The English anxiety surrounding the possibility of “actual invasion” manifested itself in numerous ways. As the British government sought peace agreements with the French, it also began to expand its military and reinforce its coastal fortifications. On the home front, concerned citizens sounded the alarm and calls went out for volunteers to drill as homegrown armies and cavalries. The public was soon mobilized through a flurry of propaganda in the form of broadsides, pamphlets, newspapers, satires, poems, and songs. Emphatically demonized in all capitals as a “CORSICAN DEVIL,” a “TYRANT” and a “USURPER” who indiscriminately killed men, women, and children in Egypt and Syria, Napoleon’s threats were sure to make England’s “FREEMEN” into a “NATION OF SLAVES.” This pervasive rhetorical outcry often evoked the proud British tradition of common law, private property, free press, and other rights that stemmed back to the Magna Carta.

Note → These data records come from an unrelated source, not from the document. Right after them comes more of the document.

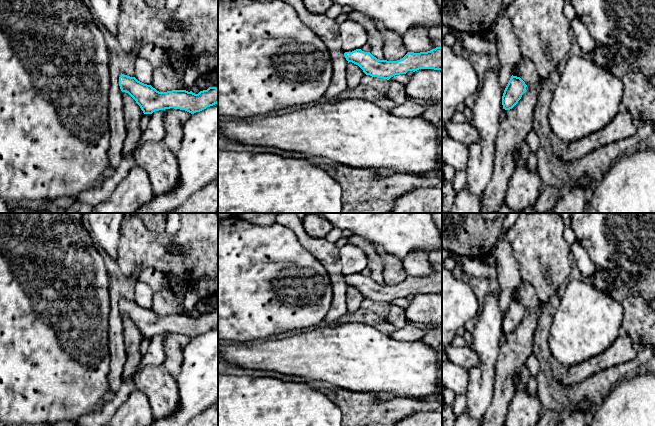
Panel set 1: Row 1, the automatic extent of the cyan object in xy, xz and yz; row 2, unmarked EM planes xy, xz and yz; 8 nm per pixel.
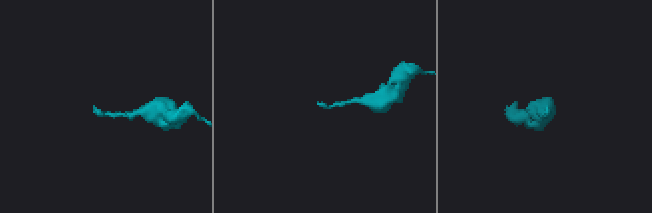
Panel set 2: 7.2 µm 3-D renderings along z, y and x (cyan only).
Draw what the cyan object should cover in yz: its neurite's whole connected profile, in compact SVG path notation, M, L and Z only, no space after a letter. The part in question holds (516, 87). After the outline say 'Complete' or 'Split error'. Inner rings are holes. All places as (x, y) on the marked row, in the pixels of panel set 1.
M512 75L502 96L503 109L512 109L525 93L526 87L527 85L520 77Z. Complete

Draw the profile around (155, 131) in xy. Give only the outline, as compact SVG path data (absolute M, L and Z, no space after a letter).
M164 110L155 111L150 114L150 122L142 132L138 145L148 141L163 141L165 135Z

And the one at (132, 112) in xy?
M122 92L124 103L124 122L126 124L126 138L122 148L122 155L131 155L140 141L142 130L140 128L140 120L143 111L136 101L126 92Z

In reality, Britain was not nearly so vulnerable nor was Napoleon as invincible despite his dominant position in continental Europe at the time. For the French to even contemplate a land invasion of England, it first had to get past the indomitable English navy. The threats of invasion, however, successfully galvanized the British to support preparations for war that included the recruitment of upwards of 350,000 citizen volunteers prepared for self-defense.

This exhibit looks at reactions to Napoleon’s threatened land invasion of England. It begins from the vantage point of the diplomats and policy-makers who tried to broker peace and continues through the spate of nationalist sentiment expressed in popular publications and satires, the voluntary responses of citizens willing to form local defensive units, and finally some of the more grandiose, if improbable, strategies including the use of hot air balloons to convey troops across the Channel and analyzing Napoleon’s astrological chart as a way to forecast his downfall. 

DePaul University Library’s Special Collections and Archives currently holds approximately 4,500 books, pamphlets, broadsides, maps, and ephemera items related to Napoleon and the French Revolution. A selection of broadsides and pamphlets has been digitized and can be accessed as part of the library’s Digital Collections.